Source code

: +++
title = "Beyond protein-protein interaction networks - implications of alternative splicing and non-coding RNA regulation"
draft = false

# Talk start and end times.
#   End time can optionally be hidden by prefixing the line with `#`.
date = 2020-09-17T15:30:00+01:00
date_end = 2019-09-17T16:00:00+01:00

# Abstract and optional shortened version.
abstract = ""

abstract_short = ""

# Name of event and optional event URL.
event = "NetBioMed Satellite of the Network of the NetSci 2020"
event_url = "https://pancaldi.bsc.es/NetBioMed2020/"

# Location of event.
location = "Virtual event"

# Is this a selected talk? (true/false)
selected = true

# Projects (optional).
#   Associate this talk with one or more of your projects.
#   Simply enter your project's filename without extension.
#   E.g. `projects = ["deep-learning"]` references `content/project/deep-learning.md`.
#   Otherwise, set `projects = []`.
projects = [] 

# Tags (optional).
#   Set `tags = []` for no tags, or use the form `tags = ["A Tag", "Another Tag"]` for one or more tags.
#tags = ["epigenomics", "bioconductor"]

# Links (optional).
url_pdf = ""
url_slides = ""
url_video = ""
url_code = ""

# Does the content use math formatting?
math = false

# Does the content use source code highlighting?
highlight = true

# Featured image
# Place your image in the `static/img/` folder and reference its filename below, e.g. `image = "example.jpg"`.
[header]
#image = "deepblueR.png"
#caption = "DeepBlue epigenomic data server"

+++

# # # # # # #

Print each entry exactly as it appears above.

> **Response**
Source code

: +++
title = "Beyond protein-protein interaction networks - implications of alternative splicing and non-coding RNA regulation"
draft = false

# Talk start and end times.
#   End time can optionally be hidden by prefixing the line with `#`.
date = 2020-09-17T15:30:00+01:00
date_end = 2019-09-17T16:00:00+01:00

# Abstract and optional shortened version.
abstract = ""

abstract_short = ""

# Name of event and optional event URL.
event = "NetBioMed Satellite of the Network of the NetSci 2020"
event_url = "https://pancaldi.bsc.es/NetBioMed2020/"

# Location of event.
location = "Virtual event"

# Is this a selected talk? (true/false)
selected = true

# Projects (optional).
#   Associate this talk with one or more of your projects.
#   Simply enter your project's filename without extension.
#   E.g. `projects = ["deep-learning"]` references `content/project/deep-learning.md`.
#   Otherwise, set `projects = []`.
projects = [] 

# Tags (optional).
#   Set `tags = []` for no tags, or use the form `tags = ["A Tag", "Another Tag"]` for one or more tags.
#tags = ["epigenomics", "bioconductor"]

# Links (optional).
url_pdf = ""
url_slides = ""
url_video = ""
url_code = ""

# Does the content use math formatting?
math = false

# Does the content use source code highlighting?
highlight = true

# Featured image
# Place your image in the `static/img/` folder and reference its filename below, e.g. `image = "example.jpg"`.
[header]
#image = "deepblueR.png"
#caption = "DeepBlue epigenomic data server"

+++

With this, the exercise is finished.